• [THE REQUEST]: Please arrange the lines of the entries below as a numbered list, skipping any blank lines. Leave the pictures out of your answer.
═════ PROVIDED DATA ═════
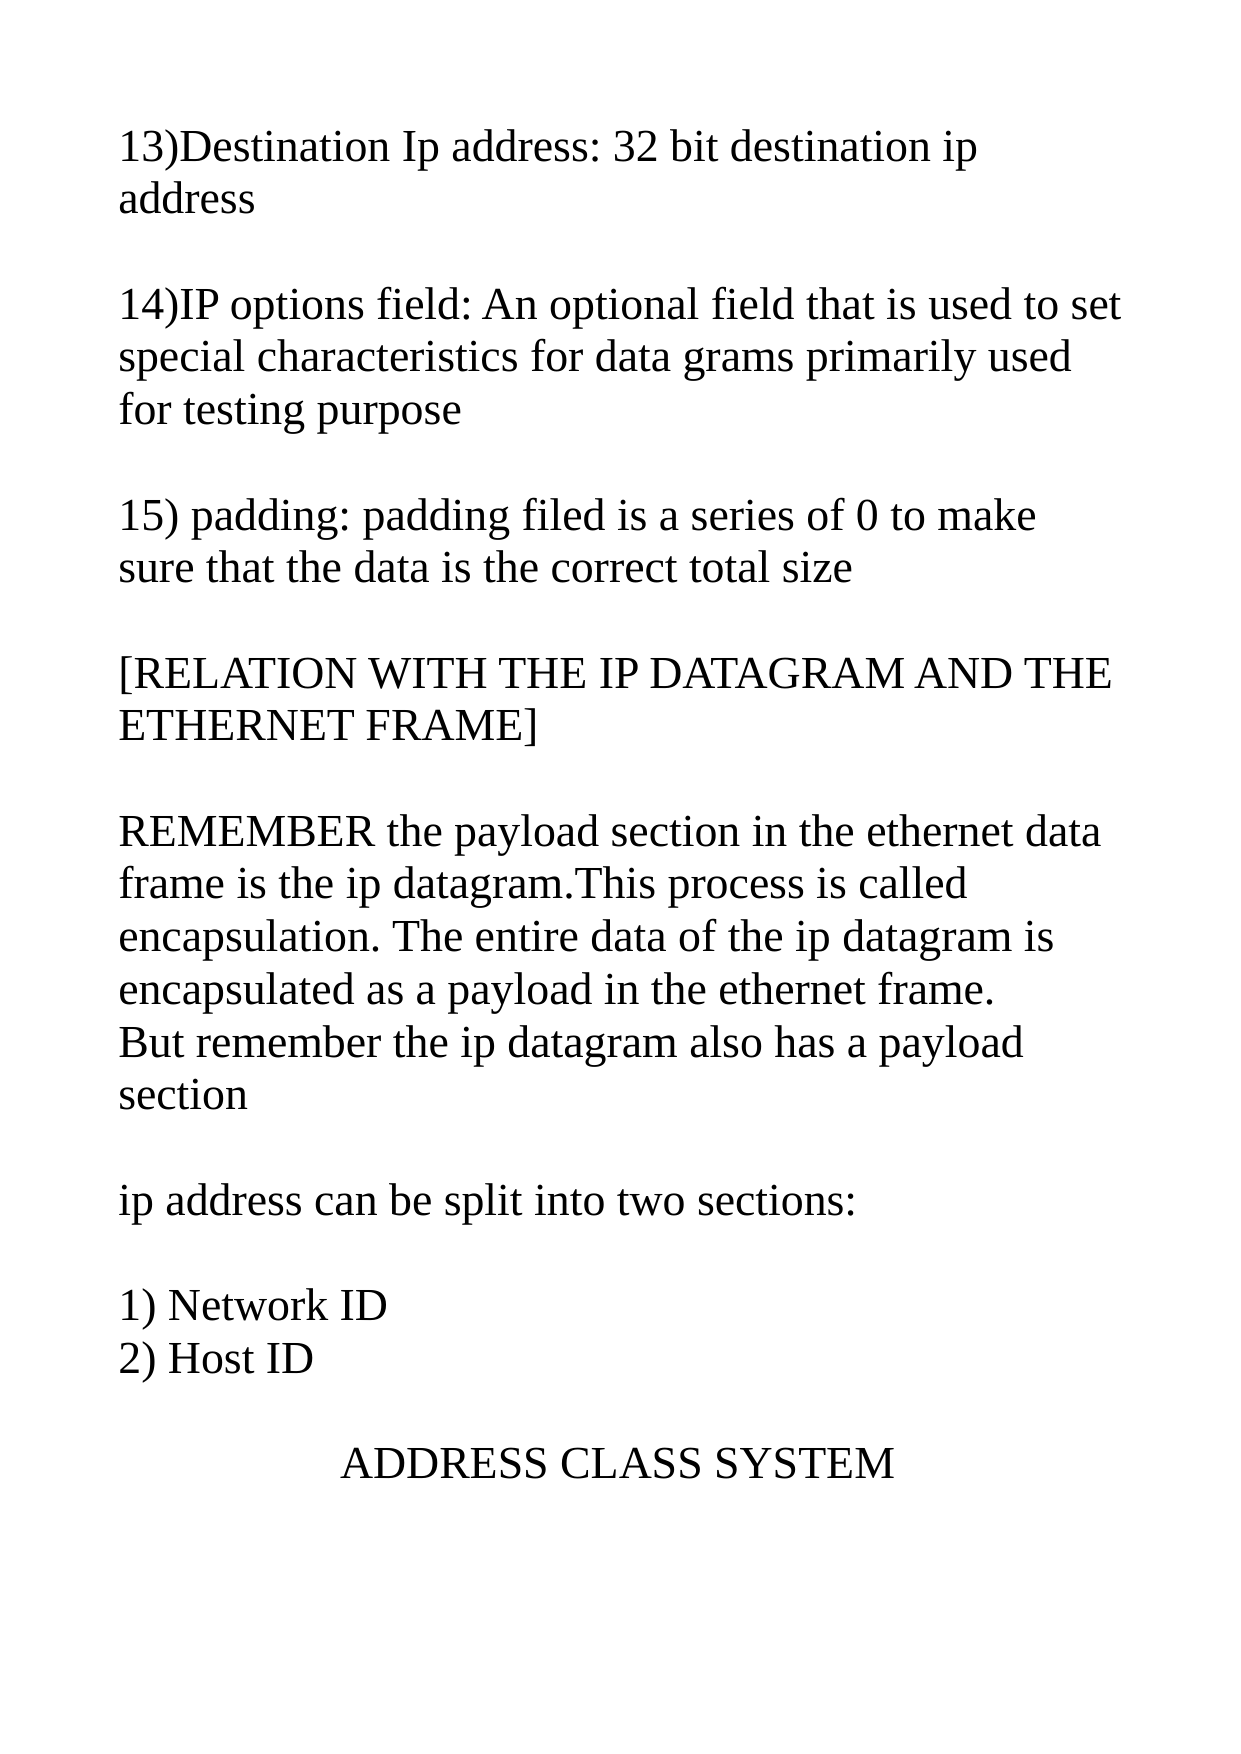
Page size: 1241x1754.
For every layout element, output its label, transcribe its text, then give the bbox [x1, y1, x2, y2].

text 2) Host ID [118, 1330, 1122, 1383]
text But remember the ip datagram also has a payload section [118, 1014, 1122, 1119]
text [RELATION WITH THE IP DATAGRAM AND THE ETHERNET FRAME] [118, 645, 1122, 751]
text ip address can be split into two sections: [118, 1172, 1122, 1225]
text 13)Destination Ip address: 32 bit destination ip address [118, 118, 1122, 223]
text ADDRESS CLASS SYSTEM [118, 1436, 1122, 1488]
text REMEMBER the payload section in the ethernet data frame is the ip datagram.This process is called encapsulation. The entire data of the ip datagram is encapsulated as a payload in the ethernet frame. [118, 803, 1122, 1014]
text 1) Network ID [118, 1278, 1122, 1330]
text 15) padding: padding filed is a series of 0 to make sure that the data is the correct total size [118, 487, 1122, 592]
text 14)IP options field: An optional field that is used to set special characteristics for data grams primarily used for testing purpose [118, 276, 1122, 434]
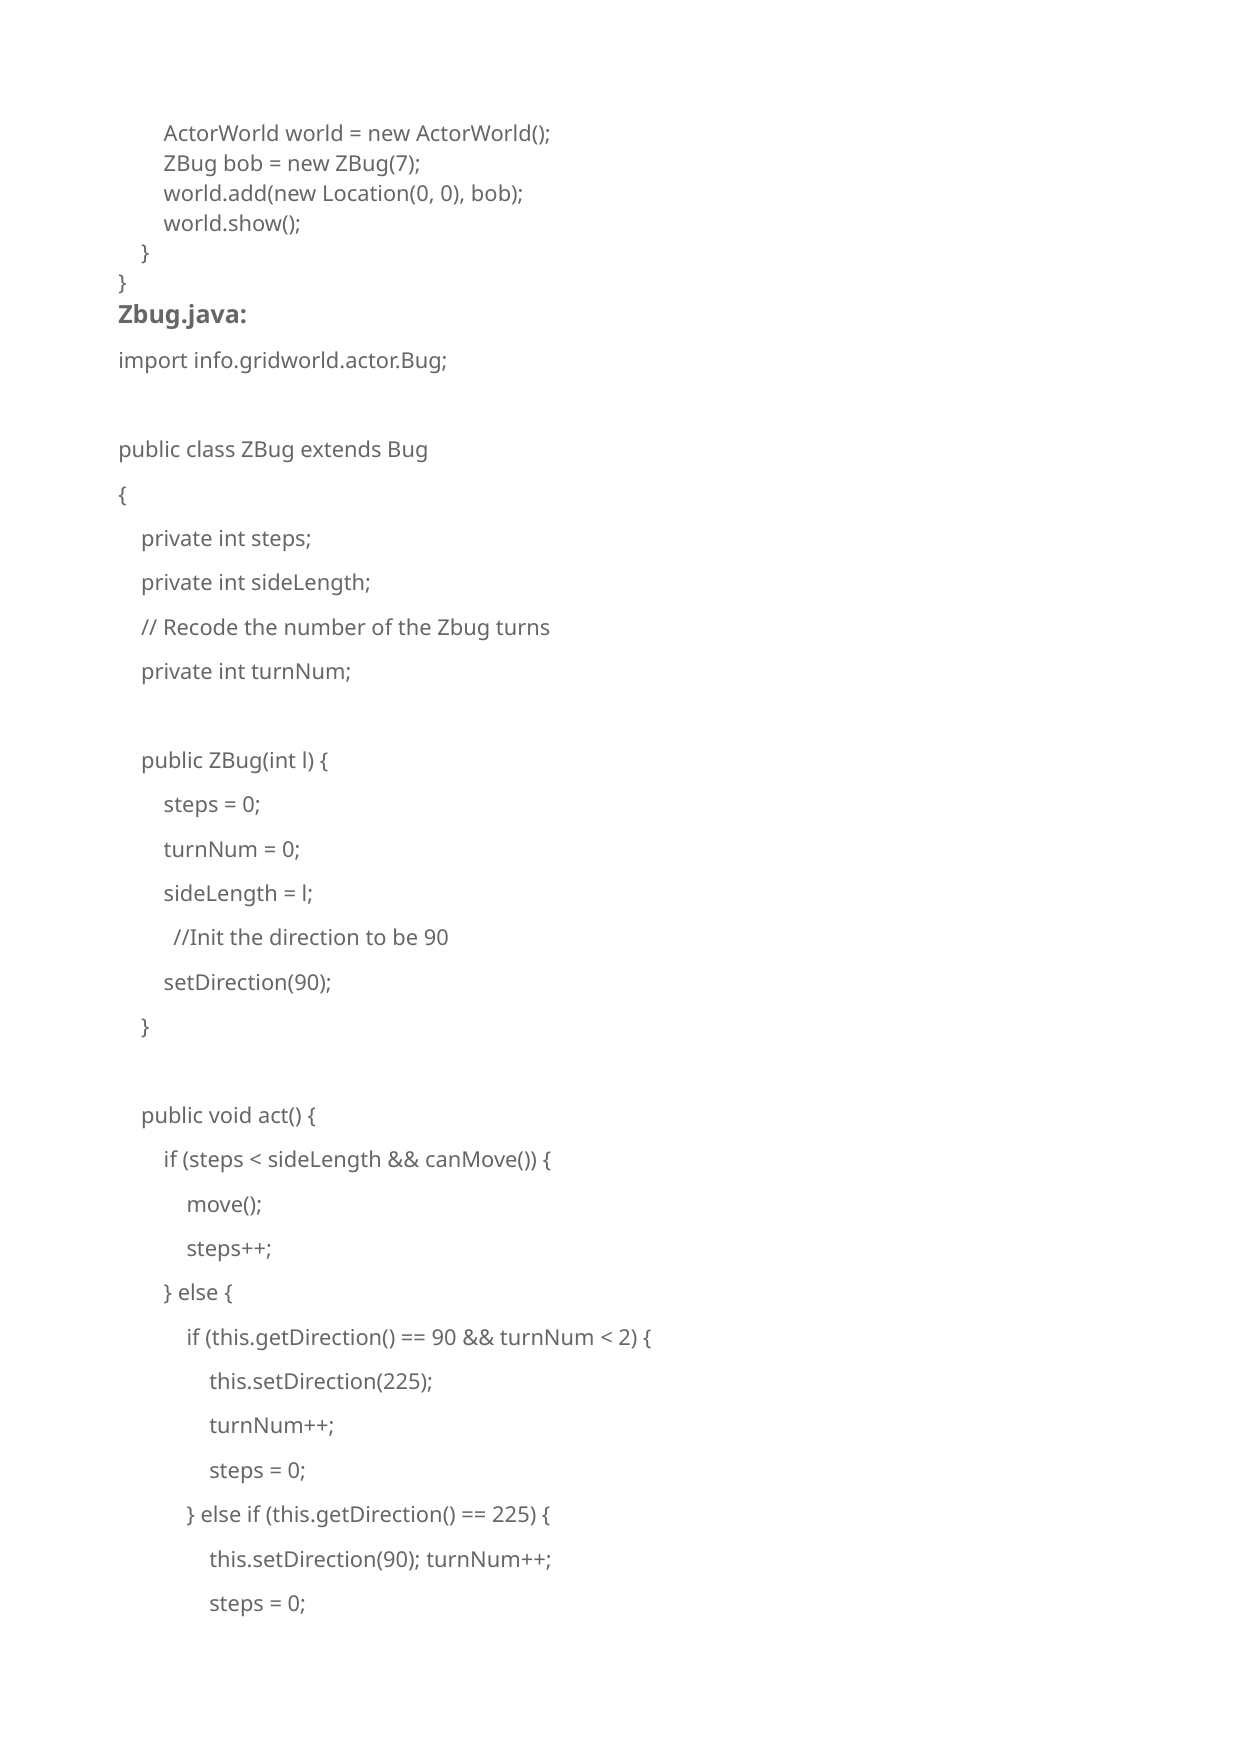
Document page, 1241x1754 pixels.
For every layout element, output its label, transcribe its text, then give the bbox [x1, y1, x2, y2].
═════
• [SOLUTION TO THIS PROBLEM]:
1. Page size: 1241x1754.
2. For every layout element, output its label, transcribe its text, then give the bbox [x1, y1, x2, y2].
3. text 2) Host ID [118, 1330, 1122, 1383]
4. text But remember the ip datagram also has a payload section [118, 1014, 1122, 1119]
5. text [RELATION WITH THE IP DATAGRAM AND THE ETHERNET FRAME] [118, 645, 1122, 751]
6. text ip address can be split into two sections: [118, 1172, 1122, 1225]
7. text 13)Destination Ip address: 32 bit destination ip address [118, 118, 1122, 223]
8. text ADDRESS CLASS SYSTEM [118, 1436, 1122, 1488]
9. text REMEMBER the payload section in the ethernet data frame is the ip datagram.This process is called encapsulation. The entire data of the ip datagram is encapsulated as a payload in the ethernet frame. [118, 803, 1122, 1014]
10. text 1) Network ID [118, 1278, 1122, 1330]
11. text 15) padding: padding filed is a series of 0 to make sure that the data is the correct total size [118, 487, 1122, 592]
12. text 14)IP options field: An optional field that is used to set special characteristics for data grams primarily used for testing purpose [118, 276, 1122, 434]
13. Document page, 1241x1754 pixels.
14. For every layout element, output its label, transcribe its text, then give the bbox [x1, y1, x2, y2].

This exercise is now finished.